Das Wohnzimmer lag direkt neben der großzügigen Eingangshalle mit Treppe, in der ich gerade stand und so marschierte ich schnurstracks auf die Tür zu. Schließlich hatte die Haustür offen gestanden. Als ich direkt vor der verschlossenen Wohnzimmertür stand, hörte ich Musik. Irgendetwas Rockiges, Aggressives. Bevor sich die Panik wieder in meinem Kopf breitmachen konnte und ich rückwärts das Haus verlassen konnte, öffnete ich lieber die Tür und trat ein.
Das Zimmer war ein absolutes Chaos. Ich war bei Weitem kein ordentlicher Mensch, aber das war sogar für meine Verhältnisse zu krass. Überall lagen Kissen auf dem Boden herum, DVD-Hüllen und leere Gläser. Immerhin sah ich keinen der obligatorischen, vor sich hingammelnden Pizzakartons. Er hatte sich also nicht völlig gehen lassen.

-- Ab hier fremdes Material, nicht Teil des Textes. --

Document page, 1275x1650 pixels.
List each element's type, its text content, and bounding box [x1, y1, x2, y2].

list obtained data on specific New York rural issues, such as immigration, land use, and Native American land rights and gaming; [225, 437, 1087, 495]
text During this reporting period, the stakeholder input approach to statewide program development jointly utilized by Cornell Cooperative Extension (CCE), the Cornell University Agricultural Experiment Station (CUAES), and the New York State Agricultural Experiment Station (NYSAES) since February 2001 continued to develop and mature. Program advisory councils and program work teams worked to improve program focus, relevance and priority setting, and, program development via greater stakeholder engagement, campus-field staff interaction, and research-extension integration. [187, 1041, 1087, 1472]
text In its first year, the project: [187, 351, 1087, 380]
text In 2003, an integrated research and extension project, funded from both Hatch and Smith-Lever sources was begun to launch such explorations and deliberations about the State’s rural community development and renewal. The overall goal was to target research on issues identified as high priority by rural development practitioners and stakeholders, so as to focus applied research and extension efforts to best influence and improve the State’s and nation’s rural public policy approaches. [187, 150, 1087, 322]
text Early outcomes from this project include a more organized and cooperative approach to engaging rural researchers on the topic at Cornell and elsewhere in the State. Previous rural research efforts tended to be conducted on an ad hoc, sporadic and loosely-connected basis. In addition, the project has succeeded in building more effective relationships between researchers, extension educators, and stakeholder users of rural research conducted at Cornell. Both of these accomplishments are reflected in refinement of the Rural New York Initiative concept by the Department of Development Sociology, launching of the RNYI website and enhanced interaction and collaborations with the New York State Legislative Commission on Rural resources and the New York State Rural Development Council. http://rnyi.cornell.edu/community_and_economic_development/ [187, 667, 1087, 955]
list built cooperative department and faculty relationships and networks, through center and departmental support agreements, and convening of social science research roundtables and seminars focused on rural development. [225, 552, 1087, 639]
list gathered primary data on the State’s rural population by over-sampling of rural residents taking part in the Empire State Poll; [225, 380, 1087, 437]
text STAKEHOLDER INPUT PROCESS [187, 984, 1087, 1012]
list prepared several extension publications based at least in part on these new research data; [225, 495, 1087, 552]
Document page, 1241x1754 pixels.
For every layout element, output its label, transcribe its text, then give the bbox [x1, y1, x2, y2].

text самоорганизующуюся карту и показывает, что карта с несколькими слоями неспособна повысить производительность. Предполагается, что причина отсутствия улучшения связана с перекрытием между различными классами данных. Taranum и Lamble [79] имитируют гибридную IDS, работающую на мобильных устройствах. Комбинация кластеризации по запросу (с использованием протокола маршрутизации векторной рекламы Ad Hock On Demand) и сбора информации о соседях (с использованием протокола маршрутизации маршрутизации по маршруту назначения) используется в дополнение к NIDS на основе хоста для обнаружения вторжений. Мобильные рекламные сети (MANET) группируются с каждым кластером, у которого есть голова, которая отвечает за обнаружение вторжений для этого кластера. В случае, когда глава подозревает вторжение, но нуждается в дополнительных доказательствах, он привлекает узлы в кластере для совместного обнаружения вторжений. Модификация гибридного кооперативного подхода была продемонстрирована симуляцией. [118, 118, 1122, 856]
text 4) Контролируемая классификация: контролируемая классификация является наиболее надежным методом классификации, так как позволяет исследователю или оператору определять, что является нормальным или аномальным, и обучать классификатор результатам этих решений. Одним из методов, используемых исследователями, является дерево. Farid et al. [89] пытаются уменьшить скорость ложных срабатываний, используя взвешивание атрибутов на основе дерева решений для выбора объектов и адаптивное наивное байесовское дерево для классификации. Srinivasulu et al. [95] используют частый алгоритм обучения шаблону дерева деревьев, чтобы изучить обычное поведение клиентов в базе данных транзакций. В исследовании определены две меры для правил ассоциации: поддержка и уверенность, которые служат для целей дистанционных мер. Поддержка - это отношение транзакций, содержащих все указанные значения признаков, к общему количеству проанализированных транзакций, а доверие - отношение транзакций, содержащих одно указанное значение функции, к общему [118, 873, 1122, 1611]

Und dann sah ich ihn. Er saß auf dem Sofa, eine halb leere Whiskey-Flasche in der Hand, das Hemd halb offen und starrte die Wand an. Als er mich hörte, drehte er den Kopf, schaute mich an und schnaubte nur.

„Wa-was ist hier los?", fragte ich völlig entgeistert.

„Ich feier ne kleine Party mit mir selbst.", gab Alec ironisch zurück und prostete mir zu.

Ich schwieg und stieg über ein Kissen hinweg auf die Couch zu. Dort ließ ich mich neben Alec fallen und sagte: „Krieg ich auch nen Schluck?"

Er schnaubte wieder und reichte mir die Flasche. Ich setzte sie an die Lippen und trank einen Schluck. Verdammt, war das Zeug scharf! Beinahe hätte ich alles wieder ausgespuckt. Doch bevor ich weiter darüber nachdenken konnte, brach Alec das Schweigen und sagte: „Mein Vater war hier."